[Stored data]
┌────────

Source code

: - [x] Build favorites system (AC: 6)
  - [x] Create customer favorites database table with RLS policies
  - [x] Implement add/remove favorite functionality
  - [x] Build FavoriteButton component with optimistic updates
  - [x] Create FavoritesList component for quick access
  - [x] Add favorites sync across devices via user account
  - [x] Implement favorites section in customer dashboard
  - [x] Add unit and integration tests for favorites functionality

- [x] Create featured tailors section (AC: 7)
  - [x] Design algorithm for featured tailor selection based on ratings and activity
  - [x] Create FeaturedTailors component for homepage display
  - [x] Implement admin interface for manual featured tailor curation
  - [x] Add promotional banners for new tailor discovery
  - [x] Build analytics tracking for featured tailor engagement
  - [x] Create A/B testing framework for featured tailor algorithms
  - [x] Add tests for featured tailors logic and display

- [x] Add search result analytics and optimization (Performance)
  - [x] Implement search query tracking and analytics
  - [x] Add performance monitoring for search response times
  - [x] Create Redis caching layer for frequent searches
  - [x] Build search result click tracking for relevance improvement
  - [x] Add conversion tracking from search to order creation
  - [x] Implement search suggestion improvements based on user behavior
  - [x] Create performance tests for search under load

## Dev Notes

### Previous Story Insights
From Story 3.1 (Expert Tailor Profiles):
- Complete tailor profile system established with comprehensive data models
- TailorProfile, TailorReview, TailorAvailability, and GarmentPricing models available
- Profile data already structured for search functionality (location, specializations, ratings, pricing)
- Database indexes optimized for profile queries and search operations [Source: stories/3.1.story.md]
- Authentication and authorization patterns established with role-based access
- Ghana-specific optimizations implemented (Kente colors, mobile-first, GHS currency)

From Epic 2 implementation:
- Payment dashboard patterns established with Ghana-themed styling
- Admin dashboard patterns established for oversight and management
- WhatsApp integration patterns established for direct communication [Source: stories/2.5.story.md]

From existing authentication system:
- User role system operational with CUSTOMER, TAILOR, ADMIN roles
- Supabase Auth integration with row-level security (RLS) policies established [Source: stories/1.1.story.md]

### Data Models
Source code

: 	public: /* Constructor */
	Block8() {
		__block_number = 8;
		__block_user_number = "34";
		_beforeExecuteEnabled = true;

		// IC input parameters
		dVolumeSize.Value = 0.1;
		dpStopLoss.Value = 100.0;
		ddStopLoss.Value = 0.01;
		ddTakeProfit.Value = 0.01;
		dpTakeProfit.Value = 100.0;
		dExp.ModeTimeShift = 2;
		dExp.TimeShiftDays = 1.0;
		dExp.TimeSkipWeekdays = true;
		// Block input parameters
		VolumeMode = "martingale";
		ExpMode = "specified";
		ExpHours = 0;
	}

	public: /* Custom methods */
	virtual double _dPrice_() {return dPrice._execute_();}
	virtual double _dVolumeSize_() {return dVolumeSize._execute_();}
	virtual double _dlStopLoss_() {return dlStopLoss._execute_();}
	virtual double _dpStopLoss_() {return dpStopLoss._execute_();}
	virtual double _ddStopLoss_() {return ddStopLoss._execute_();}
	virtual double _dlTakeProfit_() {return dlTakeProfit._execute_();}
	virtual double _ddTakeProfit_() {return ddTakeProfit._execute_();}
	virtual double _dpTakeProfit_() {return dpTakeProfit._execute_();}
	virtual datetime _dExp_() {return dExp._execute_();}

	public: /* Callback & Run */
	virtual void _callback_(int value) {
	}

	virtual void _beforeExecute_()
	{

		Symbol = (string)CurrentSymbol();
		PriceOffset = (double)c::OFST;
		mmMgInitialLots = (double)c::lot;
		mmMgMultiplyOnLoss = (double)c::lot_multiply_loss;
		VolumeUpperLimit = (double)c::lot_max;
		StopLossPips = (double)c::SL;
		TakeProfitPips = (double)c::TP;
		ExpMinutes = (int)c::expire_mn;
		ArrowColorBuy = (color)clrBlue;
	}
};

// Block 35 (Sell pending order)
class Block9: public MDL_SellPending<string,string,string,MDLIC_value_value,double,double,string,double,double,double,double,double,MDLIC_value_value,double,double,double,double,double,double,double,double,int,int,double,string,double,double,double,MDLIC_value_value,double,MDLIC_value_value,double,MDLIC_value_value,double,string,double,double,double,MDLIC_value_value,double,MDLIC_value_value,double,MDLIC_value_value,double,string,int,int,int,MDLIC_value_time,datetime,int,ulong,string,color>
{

└────────

Convert the entries above into a JSON list of strings, one string for each line, omitting any blank lines.

**Exercise output**
[
  "Source code",
  ": - [x] Build favorites system (AC: 6)",
  "  - [x] Create customer favorites database table with RLS policies",
  "  - [x] Implement add/remove favorite functionality",
  "  - [x] Build FavoriteButton component with optimistic updates",
  "  - [x] Create FavoritesList component for quick access",
  "  - [x] Add favorites sync across devices via user account",
  "  - [x] Implement favorites section in customer dashboard",
  "  - [x] Add unit and integration tests for favorites functionality",
  "- [x] Create featured tailors section (AC: 7)",
  "  - [x] Design algorithm for featured tailor selection based on ratings and activity",
  "  - [x] Create FeaturedTailors component for homepage display",
  "  - [x] Implement admin interface for manual featured tailor curation",
  "  - [x] Add promotional banners for new tailor discovery",
  "  - [x] Build analytics tracking for featured tailor engagement",
  "  - [x] Create A/B testing framework for featured tailor algorithms",
  "  - [x] Add tests for featured tailors logic and display",
  "- [x] Add search result analytics and optimization (Performance)",
  "  - [x] Implement search query tracking and analytics",
  "  - [x] Add performance monitoring for search response times",
  "  - [x] Create Redis caching layer for frequent searches",
  "  - [x] Build search result click tracking for relevance improvement",
  "  - [x] Add conversion tracking from search to order creation",
  "  - [x] Implement search suggestion improvements based on user behavior",
  "  - [x] Create performance tests for search under load",
  "## Dev Notes",
  "### Previous Story Insights",
  "From Story 3.1 (Expert Tailor Profiles):",
  "- Complete tailor profile system established with comprehensive data models",
  "- TailorProfile, TailorReview, TailorAvailability, and GarmentPricing models available",
  "- Profile data already structured for search functionality (location, specializations, ratings, pricing)",
  "- Database indexes optimized for profile queries and search operations [Source: stories/3.1.story.md]",
  "- Authentication and authorization patterns established with role-based access",
  "- Ghana-specific optimizations implemented (Kente colors, mobile-first, GHS currency)",
  "From Epic 2 implementation:",
  "- Payment dashboard patterns established with Ghana-themed styling",
  "- Admin dashboard patterns established for oversight and management",
  "- WhatsApp integration patterns established for direct communication [Source: stories/2.5.story.md]",
  "From existing authentication system:",
  "- User role system operational with CUSTOMER, TAILOR, ADMIN roles",
  "- Supabase Auth integration with row-level security (RLS) policies established [Source: stories/1.1.story.md]",
  "### Data Models",
  "Source code",
  ": \tpublic: /* Constructor */",
  "\tBlock8() {",
  "\t\t__block_number = 8;",
  "\t\t__block_user_number = \"34\";",
  "\t\t_beforeExecuteEnabled = true;",
  "\t\t// IC input parameters",
  "\t\tdVolumeSize.Value = 0.1;",
  "\t\tdpStopLoss.Value = 100.0;",
  "\t\tddStopLoss.Value = 0.01;",
  "\t\tddTakeProfit.Value = 0.01;",
  "\t\tdpTakeProfit.Value = 100.0;",
  "\t\tdExp.ModeTimeShift = 2;",
  "\t\tdExp.TimeShiftDays = 1.0;",
  "\t\tdExp.TimeSkipWeekdays = true;",
  "\t\t// Block input parameters",
  "\t\tVolumeMode = \"martingale\";",
  "\t\tExpMode = \"specified\";",
  "\t\tExpHours = 0;",
  "\t}",
  "\tpublic: /* Custom methods */",
  "\tvirtual double _dPrice_() {return dPrice._execute_();}",
  "\tvirtual double _dVolumeSize_() {return dVolumeSize._execute_();}",
  "\tvirtual double _dlStopLoss_() {return dlStopLoss._execute_();}",
  "\tvirtual double _dpStopLoss_() {return dpStopLoss._execute_();}",
  "\tvirtual double _ddStopLoss_() {return ddStopLoss._execute_();}",
  "\tvirtual double _dlTakeProfit_() {return dlTakeProfit._execute_();}",
  "\tvirtual double _ddTakeProfit_() {return ddTakeProfit._execute_();}",
  "\tvirtual double _dpTakeProfit_() {return dpTakeProfit._execute_();}",
  "\tvirtual datetime _dExp_() {return dExp._execute_();}",
  "\tpublic: /* Callback & Run */",
  "\tvirtual void _callback_(int value) {",
  "\t}",
  "\tvirtual void _beforeExecute_()",
  "\t{",
  "\t\tSymbol = (string)CurrentSymbol();",
  "\t\tPriceOffset = (double)c::OFST;",
  "\t\tmmMgInitialLots = (double)c::lot;",
  "\t\tmmMgMultiplyOnLoss = (double)c::lot_multiply_loss;",
  "\t\tVolumeUpperLimit = (double)c::lot_max;",
  "\t\tStopLossPips = (double)c::SL;",
  "\t\tTakeProfitPips = (double)c::TP;",
  "\t\tExpMinutes = (int)c::expire_mn;",
  "\t\tArrowColorBuy = (color)clrBlue;",
  "\t}",
  "};",
  "// Block 35 (Sell pending order)",
  "class Block9: public MDL_SellPending<string,string,string,MDLIC_value_value,double,double,string,double,double,double,double,double,MDLIC_value_value,double,double,double,double,double,double,double,double,int,int,double,string,double,double,double,MDLIC_value_value,double,MDLIC_value_value,double,MDLIC_value_value,double,string,double,double,double,MDLIC_value_value,double,MDLIC_value_value,double,MDLIC_value_value,double,string,int,int,int,MDLIC_value_time,datetime,int,ulong,string,color>",
  "{"
]